Sales reached an annual rate of 10.78 million units in January, compared with a rate of 11.25 million in December and 9.62 million a year earlier, the research firm says.
Last month’s sales increase was paced by gains of 24% at Ford, 16% at Nissan and 15% at General Motors. Analysts say higher sales to commercial fleets, including car rental companies, contributed to the higher volume. Fleet sales more than tripled at GM and soared 154% at Ford from unusually low levels in January 2009.
Toyota Motors’ sales dropped 16% to the lowest volume for any month since 1999. The company estimates it lost 20,000 units of sales late in the month after it recalled 2.3 million vehicles and halted sales of the eight affected models.
Domestic brand sales increased 13% year over year, as the gains at Ford and GM offset Chrysler’s 8% decline. Chrysler fell to sixth place in sales behind (in descending order) GM, Ford, Toyota, Honda and Nissan. Market share for the domestic brands jumped 2.6 points from a year earlier to 45.1%.
Demand for Asian brands slipped 2%, as Toyota’s decline and a 5% drop at Honda more than offset increases of 24% at Hyundai and 28% at Subaru.
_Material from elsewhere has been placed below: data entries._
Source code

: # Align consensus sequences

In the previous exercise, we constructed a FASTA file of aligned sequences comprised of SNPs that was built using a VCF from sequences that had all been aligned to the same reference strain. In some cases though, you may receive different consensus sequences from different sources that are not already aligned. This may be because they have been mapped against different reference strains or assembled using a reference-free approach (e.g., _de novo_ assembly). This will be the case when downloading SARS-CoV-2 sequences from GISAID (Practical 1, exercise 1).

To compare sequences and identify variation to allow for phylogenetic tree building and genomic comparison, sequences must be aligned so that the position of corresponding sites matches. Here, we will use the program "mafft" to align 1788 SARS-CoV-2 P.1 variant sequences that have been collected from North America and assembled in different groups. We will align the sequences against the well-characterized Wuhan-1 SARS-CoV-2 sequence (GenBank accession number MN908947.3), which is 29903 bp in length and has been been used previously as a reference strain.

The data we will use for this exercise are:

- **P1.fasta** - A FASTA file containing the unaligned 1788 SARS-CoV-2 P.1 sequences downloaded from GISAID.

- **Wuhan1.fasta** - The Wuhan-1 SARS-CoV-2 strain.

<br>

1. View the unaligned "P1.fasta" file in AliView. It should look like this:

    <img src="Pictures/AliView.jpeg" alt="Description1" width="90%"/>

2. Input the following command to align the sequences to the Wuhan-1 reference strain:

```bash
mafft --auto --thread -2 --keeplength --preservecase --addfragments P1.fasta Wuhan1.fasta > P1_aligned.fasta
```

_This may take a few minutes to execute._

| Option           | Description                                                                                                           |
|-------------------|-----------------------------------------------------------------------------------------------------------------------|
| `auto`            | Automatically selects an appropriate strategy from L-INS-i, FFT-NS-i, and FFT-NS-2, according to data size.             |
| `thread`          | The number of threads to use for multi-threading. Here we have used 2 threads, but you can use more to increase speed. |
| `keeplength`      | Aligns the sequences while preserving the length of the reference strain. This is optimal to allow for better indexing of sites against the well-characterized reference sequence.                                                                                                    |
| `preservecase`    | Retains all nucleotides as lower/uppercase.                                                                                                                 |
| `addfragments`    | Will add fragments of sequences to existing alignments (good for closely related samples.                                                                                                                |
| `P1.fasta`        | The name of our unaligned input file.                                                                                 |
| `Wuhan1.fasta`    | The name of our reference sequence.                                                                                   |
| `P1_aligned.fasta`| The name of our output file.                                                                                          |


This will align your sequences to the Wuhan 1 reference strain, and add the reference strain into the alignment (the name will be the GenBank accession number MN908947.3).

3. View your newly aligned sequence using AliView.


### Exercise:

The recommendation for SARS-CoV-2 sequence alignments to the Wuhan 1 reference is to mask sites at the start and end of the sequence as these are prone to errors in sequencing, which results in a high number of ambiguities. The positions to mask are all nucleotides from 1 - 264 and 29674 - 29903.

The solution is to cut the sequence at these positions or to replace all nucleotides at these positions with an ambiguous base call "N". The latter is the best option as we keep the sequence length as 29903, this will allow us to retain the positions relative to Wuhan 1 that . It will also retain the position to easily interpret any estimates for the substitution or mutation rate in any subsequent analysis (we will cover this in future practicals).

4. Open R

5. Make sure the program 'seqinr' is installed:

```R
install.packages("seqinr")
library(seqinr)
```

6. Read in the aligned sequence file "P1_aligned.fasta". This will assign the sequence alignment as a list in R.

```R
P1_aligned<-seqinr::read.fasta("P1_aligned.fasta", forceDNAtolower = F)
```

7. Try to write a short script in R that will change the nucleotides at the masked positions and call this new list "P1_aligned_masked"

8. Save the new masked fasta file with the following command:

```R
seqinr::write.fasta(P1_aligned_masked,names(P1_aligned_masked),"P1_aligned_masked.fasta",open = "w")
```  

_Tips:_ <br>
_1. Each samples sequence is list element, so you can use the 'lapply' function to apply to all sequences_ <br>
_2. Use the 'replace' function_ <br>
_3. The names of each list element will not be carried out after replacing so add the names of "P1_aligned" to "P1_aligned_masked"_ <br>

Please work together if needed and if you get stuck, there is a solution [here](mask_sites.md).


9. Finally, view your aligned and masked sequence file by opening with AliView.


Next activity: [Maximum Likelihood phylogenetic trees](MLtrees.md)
Kia sales, which posted big gains last year, were flat in January. Asian brands lost nearly four points of share to 45.7%.
European brands recorded a 23% increase, thanks to gains at premium and luxury brands, including Volvo (+42%), Mercedes-Benz (+41%) and Audi (38%). BMW demand grew 8%. Volkswagen sales jumped 43% as demand surged for the Jetta compact car. European brands hiked their market share to 9.2% from 8%.
Passenger car volume increased 15%, while truck demand slipped 2%. Car demand was strongest in the midsize (+23%) and large (+25%) segments. Minivans sales dropped 25%, and pickup truck volume declined 9%. Demand for SUV dropped, except in the luxury segment, which posted a 20% increase.